In 1637 Laud had the ears of three men cut off for distributing leaflets attacking his policies, and Dissenters who failed to attend Anglican church services were fined. Lambert Osbaldeston, headmaster of Westminster School, fell foul of Laud, who ordered his dismissal and a punishment of being nailed to a pillory by his ears. Osbaldeston fled into hiding before the punishment could be carried out, emerging three years later when it was safe to do so. During the following decade thousands of people sailed from London to the North American colonies, many to seek religious freedom.
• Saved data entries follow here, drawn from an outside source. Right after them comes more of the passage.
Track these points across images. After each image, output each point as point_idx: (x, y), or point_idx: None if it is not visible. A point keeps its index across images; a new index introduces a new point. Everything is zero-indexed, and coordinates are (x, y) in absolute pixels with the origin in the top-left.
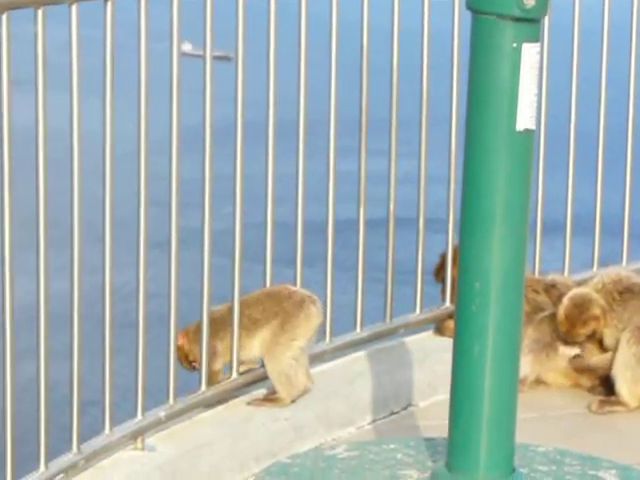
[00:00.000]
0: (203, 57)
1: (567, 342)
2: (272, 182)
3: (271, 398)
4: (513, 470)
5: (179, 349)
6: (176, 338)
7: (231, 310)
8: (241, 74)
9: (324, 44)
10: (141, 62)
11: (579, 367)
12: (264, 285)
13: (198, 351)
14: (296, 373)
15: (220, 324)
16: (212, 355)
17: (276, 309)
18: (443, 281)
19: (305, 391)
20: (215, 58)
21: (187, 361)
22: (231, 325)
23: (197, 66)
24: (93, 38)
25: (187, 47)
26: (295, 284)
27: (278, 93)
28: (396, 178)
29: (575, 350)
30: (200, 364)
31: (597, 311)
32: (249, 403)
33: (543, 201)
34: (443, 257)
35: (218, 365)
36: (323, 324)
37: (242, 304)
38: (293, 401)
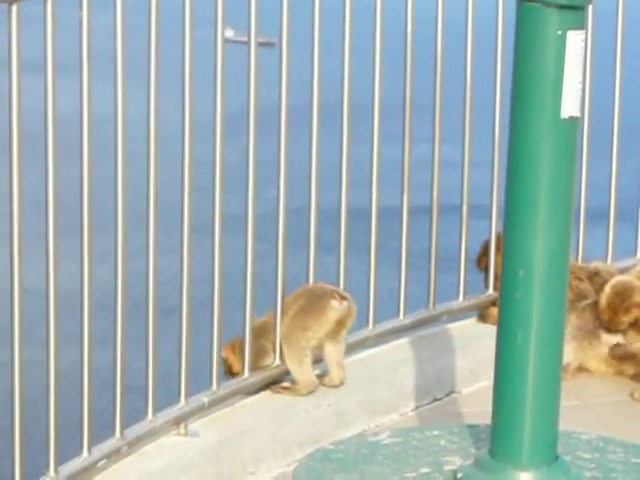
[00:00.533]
0: (246, 43)
1: (610, 330)
2: (316, 168)
3: (288, 387)
4: (556, 457)
5: (224, 360)
6: (220, 344)
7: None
8: (285, 59)
9: (367, 31)
10: (185, 48)
11: (620, 355)
12: (307, 271)
13: (239, 365)
14: (308, 365)
15: (269, 327)
16: (261, 353)
17: (301, 302)
18: (486, 268)
19: (314, 384)
20: (259, 44)
21: (230, 372)
22: (274, 317)
23: (239, 52)
24: (133, 25)
25: (229, 33)
26: (338, 271)
27: (322, 79)
28: (439, 164)
29: (618, 338)
30: (244, 351)
31: (639, 299)
32: (271, 389)
33: (587, 189)
34: (486, 245)
35: (266, 362)
36: (352, 321)
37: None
38: (310, 392)
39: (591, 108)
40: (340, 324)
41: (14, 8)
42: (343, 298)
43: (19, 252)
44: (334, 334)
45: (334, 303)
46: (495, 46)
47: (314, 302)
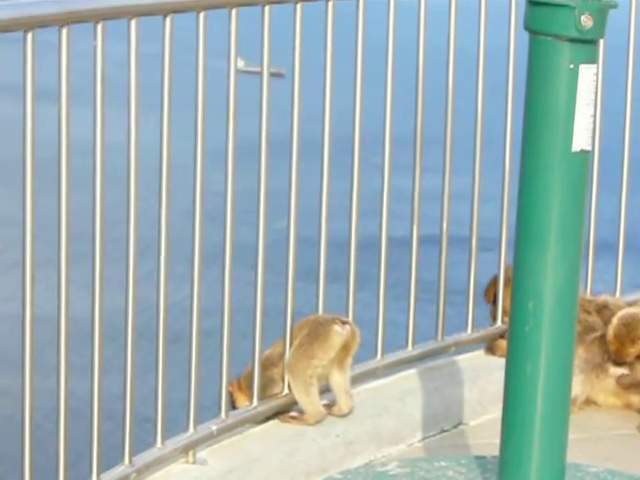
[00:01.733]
0: (256, 73)
1: (617, 362)
2: (326, 198)
3: (296, 416)
4: None
5: (231, 394)
6: (229, 373)
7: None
8: (297, 90)
9: (378, 62)
10: (199, 78)
11: (627, 384)
12: (314, 302)
13: (244, 401)
14: (315, 395)
15: (275, 359)
16: (268, 384)
17: (305, 332)
18: (494, 301)
19: (322, 414)
20: (270, 75)
21: (234, 407)
22: (284, 347)
23: (248, 82)
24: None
25: (240, 64)
26: (347, 301)
27: (333, 110)
28: (449, 196)
29: (624, 370)
30: (250, 387)
31: None
32: (280, 418)
33: (596, 221)
34: (494, 278)
35: (275, 391)
36: (356, 345)
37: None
38: (318, 422)
39: (601, 141)
40: (345, 349)
41: (29, 36)
42: (345, 323)
43: (31, 279)
44: (340, 361)
45: (337, 328)
46: (506, 78)
47: (317, 330)
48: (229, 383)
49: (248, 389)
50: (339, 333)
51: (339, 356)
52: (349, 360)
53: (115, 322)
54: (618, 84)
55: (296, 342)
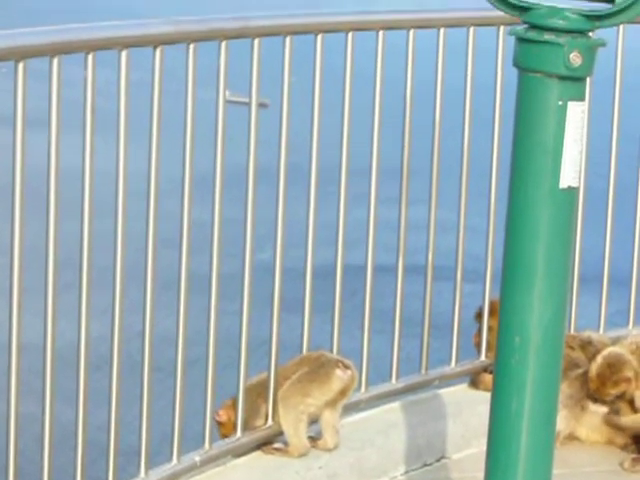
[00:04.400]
0: (240, 103)
1: (596, 400)
2: (312, 229)
3: (280, 448)
4: None
5: (220, 424)
6: (214, 403)
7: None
8: (285, 121)
9: (365, 94)
10: (187, 108)
11: (612, 424)
12: (301, 334)
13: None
14: (303, 430)
15: (263, 388)
16: (255, 413)
17: (306, 369)
18: (479, 334)
19: (306, 448)
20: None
21: (222, 434)
22: (268, 380)
23: (232, 111)
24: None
25: (227, 93)
26: (332, 332)
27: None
28: (435, 228)
29: (604, 408)
30: (236, 412)
31: (630, 373)
32: (262, 449)
33: (580, 257)
34: (479, 311)
35: (259, 422)
36: (353, 389)
37: (281, 370)
38: (302, 455)
39: (587, 176)
40: (342, 393)
41: (20, 65)
42: (347, 367)
43: (18, 306)
44: (334, 402)
45: (339, 373)
46: (493, 112)
47: (319, 370)
48: (215, 408)
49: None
50: (340, 378)
51: (335, 398)
52: (343, 402)
53: (100, 350)
54: (604, 119)
55: (295, 377)
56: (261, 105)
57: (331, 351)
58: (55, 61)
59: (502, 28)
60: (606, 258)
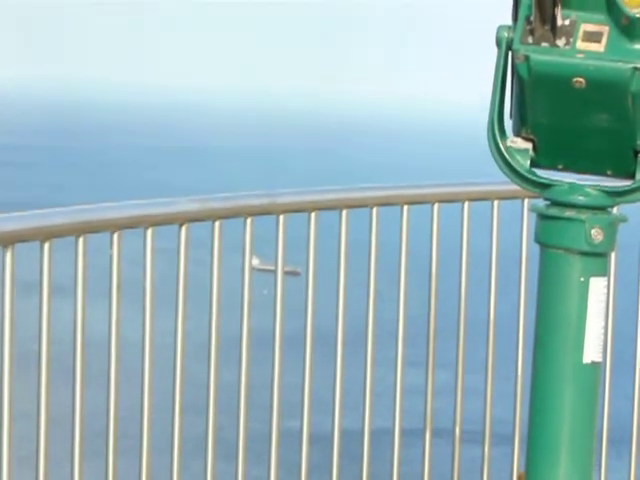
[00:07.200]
0: (270, 271)
1: None
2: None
3: None
4: None
5: None
6: None
7: None
8: (311, 290)
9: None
10: (213, 282)
11: None
12: None
13: None
14: None
15: None
16: None
17: None
18: None
19: None
20: (285, 273)
21: None
22: None
23: (263, 278)
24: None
25: (254, 262)
26: None
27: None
28: (433, 390)
29: None
30: None
31: None
32: None
33: (608, 430)
34: None
35: None
36: None
37: None
38: None
39: (613, 349)
40: None
41: (46, 246)
42: None
43: (44, 475)
44: None
45: None
46: (519, 285)
47: None
48: None
49: None
50: None
51: None
52: None
53: None
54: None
55: None
56: (292, 273)
57: None
58: (80, 240)
59: (526, 201)
60: (634, 431)
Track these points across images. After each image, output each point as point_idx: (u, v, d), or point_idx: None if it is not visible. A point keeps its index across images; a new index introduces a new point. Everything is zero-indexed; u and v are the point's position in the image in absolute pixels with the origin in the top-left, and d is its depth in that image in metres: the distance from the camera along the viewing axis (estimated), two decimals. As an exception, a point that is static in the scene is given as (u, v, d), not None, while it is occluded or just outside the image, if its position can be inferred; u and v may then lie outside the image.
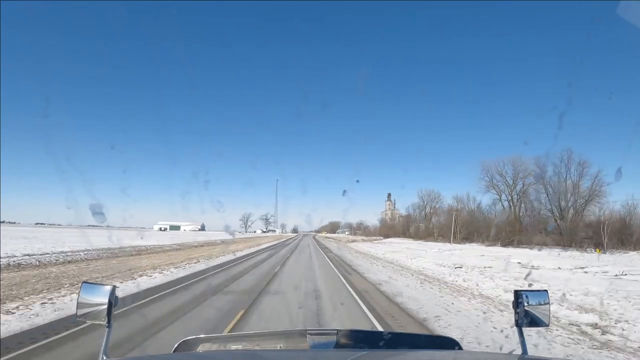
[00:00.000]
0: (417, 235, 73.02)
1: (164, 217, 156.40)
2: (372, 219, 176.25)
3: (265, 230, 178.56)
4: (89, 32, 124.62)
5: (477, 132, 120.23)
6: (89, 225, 79.75)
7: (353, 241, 65.38)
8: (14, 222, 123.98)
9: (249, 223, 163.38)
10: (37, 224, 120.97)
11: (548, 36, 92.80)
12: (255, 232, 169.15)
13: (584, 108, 65.10)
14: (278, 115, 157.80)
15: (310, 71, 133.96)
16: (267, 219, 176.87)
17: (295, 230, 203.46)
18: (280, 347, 1.63)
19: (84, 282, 1.39)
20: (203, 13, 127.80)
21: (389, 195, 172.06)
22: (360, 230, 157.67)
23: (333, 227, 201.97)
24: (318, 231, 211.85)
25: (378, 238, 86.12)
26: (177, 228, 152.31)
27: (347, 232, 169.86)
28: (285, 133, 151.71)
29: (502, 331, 6.15)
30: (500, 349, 5.18)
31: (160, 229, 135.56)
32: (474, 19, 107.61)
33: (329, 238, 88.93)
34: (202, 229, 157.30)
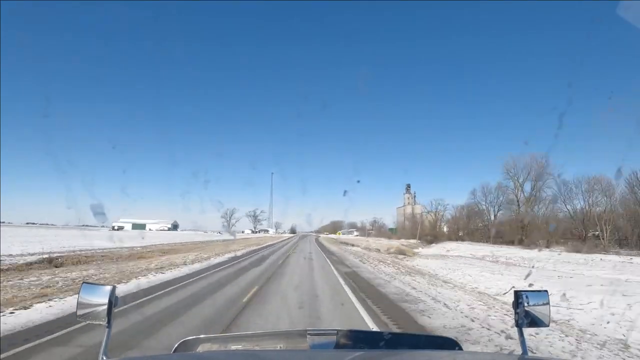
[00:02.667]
0: (508, 240, 40.54)
1: (132, 214, 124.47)
2: (378, 216, 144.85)
3: (254, 230, 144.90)
4: (89, 32, 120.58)
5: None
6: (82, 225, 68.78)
7: (398, 251, 32.91)
8: (3, 222, 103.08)
9: (232, 221, 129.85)
10: (27, 223, 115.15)
11: (548, 36, 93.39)
12: (243, 232, 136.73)
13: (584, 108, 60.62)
14: (277, 113, 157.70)
15: (310, 70, 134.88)
16: (255, 216, 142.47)
17: (293, 231, 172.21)
18: (280, 347, 1.61)
19: (84, 282, 1.37)
20: (203, 13, 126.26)
21: (408, 187, 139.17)
22: (374, 230, 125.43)
23: (334, 227, 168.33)
24: (319, 231, 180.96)
25: (418, 243, 53.59)
26: (142, 227, 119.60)
27: (355, 233, 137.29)
28: (284, 131, 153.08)
29: None
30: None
31: (114, 227, 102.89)
32: (474, 19, 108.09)
33: (345, 244, 55.37)
34: (174, 227, 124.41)
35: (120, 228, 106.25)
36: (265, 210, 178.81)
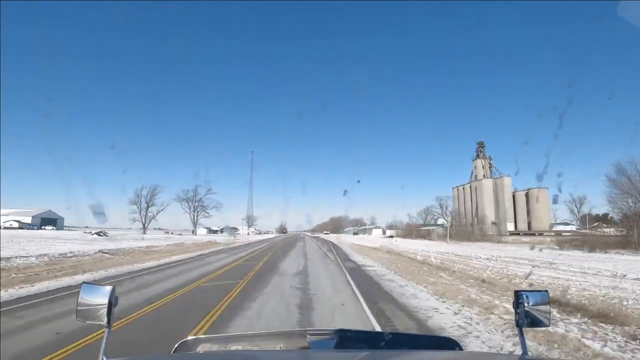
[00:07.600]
0: None
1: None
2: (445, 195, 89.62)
3: (195, 224, 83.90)
4: (90, 31, 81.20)
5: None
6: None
7: None
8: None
9: (151, 209, 70.69)
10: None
11: (548, 37, 77.50)
12: (193, 232, 79.20)
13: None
14: (275, 103, 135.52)
15: (311, 60, 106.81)
16: (195, 200, 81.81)
17: (282, 230, 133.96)
18: (280, 347, 1.61)
19: (84, 282, 1.36)
20: (204, 13, 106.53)
21: (481, 146, 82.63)
22: (450, 226, 68.50)
23: (335, 225, 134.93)
24: (314, 230, 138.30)
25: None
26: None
27: (389, 234, 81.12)
28: (282, 125, 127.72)
29: None
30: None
31: None
32: (475, 19, 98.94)
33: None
34: (43, 222, 65.61)
35: None
36: (218, 190, 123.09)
Charles circumvented the tax problem in 1634 by broadening ‘Ship Money’ – the obligation for each coastal town to provide the Crown with either ships or money during times of war – to all towns in England and on a permanent basis. Constant demands on the merchants of London to equip ships created much ill-will towards Charles, as did the forfeiture of lands in Ireland that the City’s livery companies had been forced to take by James I and on which they had spent large sums of money. Charles used every lever available to him to extort funds from London’s merchants.
The relationship with the City was further tested when in 1636 Charles issued reforms of the complex rights and boundaries of London, against the wishes of the Lord Mayor and aldermen. It was a point that dated back to the beginning of the century but came to the fore again in the 1630s following several outbreaks of plague.